_WHAT IS NEEDED:_
Print, exactly as they appear in the listing below, the lines from the line with "cardboard box on" to the line with "spectator standing detection(1096, 19, 1124, 52)", with both end lines kept.
[Start of section]
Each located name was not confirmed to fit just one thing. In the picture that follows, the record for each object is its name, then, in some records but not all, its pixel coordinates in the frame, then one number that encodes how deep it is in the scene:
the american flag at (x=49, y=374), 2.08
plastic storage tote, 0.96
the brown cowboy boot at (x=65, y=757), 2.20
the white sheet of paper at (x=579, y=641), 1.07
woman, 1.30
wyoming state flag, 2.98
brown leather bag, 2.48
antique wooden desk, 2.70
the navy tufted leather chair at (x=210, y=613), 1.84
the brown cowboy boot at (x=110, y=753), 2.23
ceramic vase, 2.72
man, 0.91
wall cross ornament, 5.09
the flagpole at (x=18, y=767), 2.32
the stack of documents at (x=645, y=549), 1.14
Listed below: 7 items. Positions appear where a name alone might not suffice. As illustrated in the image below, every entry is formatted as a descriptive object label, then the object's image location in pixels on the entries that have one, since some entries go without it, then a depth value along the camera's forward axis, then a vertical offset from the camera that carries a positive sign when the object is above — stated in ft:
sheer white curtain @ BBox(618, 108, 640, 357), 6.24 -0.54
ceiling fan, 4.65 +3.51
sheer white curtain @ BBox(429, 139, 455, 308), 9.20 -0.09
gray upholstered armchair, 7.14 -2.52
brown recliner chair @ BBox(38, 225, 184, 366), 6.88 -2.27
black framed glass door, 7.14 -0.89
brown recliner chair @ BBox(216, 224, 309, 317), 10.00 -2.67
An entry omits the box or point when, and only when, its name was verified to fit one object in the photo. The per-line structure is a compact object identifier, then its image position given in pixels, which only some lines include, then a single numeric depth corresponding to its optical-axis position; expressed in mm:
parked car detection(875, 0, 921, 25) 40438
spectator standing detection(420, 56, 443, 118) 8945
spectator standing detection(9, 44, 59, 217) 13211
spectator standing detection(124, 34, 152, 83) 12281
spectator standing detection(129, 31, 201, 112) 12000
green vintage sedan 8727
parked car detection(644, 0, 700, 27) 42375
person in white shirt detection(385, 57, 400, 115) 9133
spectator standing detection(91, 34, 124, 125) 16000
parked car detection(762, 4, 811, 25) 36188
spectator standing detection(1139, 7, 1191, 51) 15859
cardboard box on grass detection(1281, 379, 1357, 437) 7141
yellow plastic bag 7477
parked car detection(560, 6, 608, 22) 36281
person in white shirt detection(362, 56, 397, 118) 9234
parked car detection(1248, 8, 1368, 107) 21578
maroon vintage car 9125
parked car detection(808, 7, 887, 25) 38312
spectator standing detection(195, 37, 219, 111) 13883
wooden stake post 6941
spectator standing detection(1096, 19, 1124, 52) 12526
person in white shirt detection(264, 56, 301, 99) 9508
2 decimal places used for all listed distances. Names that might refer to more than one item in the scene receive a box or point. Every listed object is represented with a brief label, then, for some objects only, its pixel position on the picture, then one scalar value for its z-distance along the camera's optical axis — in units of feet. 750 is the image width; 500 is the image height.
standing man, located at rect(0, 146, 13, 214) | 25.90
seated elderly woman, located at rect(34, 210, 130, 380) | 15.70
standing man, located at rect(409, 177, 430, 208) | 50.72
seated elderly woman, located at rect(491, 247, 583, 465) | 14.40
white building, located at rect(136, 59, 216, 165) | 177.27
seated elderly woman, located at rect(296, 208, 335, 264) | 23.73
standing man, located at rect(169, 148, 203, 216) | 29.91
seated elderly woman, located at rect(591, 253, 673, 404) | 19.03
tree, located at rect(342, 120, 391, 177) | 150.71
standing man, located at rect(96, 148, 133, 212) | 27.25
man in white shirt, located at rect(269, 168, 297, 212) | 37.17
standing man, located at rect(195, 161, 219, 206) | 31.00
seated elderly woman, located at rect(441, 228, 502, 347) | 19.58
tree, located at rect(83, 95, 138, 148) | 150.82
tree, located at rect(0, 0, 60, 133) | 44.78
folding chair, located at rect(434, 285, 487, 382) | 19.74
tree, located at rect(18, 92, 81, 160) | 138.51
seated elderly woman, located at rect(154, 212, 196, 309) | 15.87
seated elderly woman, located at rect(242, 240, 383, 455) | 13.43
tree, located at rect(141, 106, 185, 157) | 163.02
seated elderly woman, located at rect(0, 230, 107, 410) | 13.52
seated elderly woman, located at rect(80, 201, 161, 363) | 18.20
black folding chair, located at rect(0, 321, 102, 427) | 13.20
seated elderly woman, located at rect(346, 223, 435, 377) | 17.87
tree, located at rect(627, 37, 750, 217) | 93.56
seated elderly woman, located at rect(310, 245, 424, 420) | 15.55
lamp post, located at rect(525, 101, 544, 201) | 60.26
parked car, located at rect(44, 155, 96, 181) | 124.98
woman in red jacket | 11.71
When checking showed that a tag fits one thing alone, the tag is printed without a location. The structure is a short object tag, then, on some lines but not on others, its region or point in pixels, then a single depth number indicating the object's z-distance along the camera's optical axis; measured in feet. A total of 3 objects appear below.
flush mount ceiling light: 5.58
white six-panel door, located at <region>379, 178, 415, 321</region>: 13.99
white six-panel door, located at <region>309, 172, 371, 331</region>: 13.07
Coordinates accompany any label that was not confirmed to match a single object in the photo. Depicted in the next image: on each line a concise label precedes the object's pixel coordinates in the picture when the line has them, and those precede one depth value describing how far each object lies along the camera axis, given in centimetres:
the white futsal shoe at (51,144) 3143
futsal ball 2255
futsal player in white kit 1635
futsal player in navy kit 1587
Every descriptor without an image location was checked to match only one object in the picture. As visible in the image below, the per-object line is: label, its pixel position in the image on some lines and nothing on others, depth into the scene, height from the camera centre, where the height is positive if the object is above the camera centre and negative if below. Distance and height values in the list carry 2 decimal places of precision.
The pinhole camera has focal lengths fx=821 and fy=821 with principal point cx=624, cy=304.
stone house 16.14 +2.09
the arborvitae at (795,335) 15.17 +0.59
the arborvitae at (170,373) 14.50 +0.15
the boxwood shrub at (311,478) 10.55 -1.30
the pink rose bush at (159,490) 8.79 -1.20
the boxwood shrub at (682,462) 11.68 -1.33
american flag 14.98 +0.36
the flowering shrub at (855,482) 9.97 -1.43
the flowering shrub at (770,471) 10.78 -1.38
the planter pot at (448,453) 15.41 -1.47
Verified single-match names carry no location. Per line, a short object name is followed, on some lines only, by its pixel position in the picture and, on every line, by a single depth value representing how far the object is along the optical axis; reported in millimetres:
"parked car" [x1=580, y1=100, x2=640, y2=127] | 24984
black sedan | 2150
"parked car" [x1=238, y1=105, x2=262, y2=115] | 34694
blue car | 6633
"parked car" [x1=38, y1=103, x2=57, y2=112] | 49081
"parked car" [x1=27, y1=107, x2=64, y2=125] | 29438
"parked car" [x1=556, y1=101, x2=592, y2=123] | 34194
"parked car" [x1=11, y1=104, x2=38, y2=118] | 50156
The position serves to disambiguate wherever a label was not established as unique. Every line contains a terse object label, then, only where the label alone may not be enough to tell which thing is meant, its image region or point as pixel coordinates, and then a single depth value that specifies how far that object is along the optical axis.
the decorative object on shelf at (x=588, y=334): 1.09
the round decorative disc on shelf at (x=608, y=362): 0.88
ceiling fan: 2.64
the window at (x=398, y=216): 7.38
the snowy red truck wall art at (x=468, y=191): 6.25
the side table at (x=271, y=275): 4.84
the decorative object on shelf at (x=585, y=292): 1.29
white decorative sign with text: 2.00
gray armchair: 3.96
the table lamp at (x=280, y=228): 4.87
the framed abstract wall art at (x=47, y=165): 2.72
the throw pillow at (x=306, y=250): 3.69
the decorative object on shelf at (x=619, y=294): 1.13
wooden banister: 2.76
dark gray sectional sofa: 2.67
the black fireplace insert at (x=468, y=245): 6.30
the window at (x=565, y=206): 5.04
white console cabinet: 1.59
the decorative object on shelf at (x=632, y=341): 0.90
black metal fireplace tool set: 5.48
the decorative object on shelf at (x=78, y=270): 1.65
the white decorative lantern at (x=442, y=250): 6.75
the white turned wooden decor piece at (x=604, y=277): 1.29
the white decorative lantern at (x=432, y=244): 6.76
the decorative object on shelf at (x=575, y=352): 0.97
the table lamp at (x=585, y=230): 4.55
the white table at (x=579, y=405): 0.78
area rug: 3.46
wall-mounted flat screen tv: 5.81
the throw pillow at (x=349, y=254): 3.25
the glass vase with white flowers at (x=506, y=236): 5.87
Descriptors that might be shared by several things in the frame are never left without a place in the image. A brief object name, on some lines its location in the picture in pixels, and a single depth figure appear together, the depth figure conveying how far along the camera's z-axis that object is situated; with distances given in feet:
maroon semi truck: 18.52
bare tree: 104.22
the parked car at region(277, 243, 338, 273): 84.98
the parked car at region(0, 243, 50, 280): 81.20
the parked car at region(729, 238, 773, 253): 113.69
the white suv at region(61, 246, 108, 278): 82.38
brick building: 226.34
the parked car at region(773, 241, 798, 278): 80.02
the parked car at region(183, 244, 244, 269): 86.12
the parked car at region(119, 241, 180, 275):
[End of section]
_SOLUTION FOR THIS EXERCISE:_
cardboard box on grass detection(1281, 379, 1357, 437) 7141
yellow plastic bag 7477
parked car detection(560, 6, 608, 22) 36281
person in white shirt detection(362, 56, 397, 118) 9234
parked car detection(1248, 8, 1368, 107) 21578
maroon vintage car 9125
parked car detection(808, 7, 887, 25) 38312
spectator standing detection(195, 37, 219, 111) 13883
wooden stake post 6941
spectator standing detection(1096, 19, 1124, 52) 12526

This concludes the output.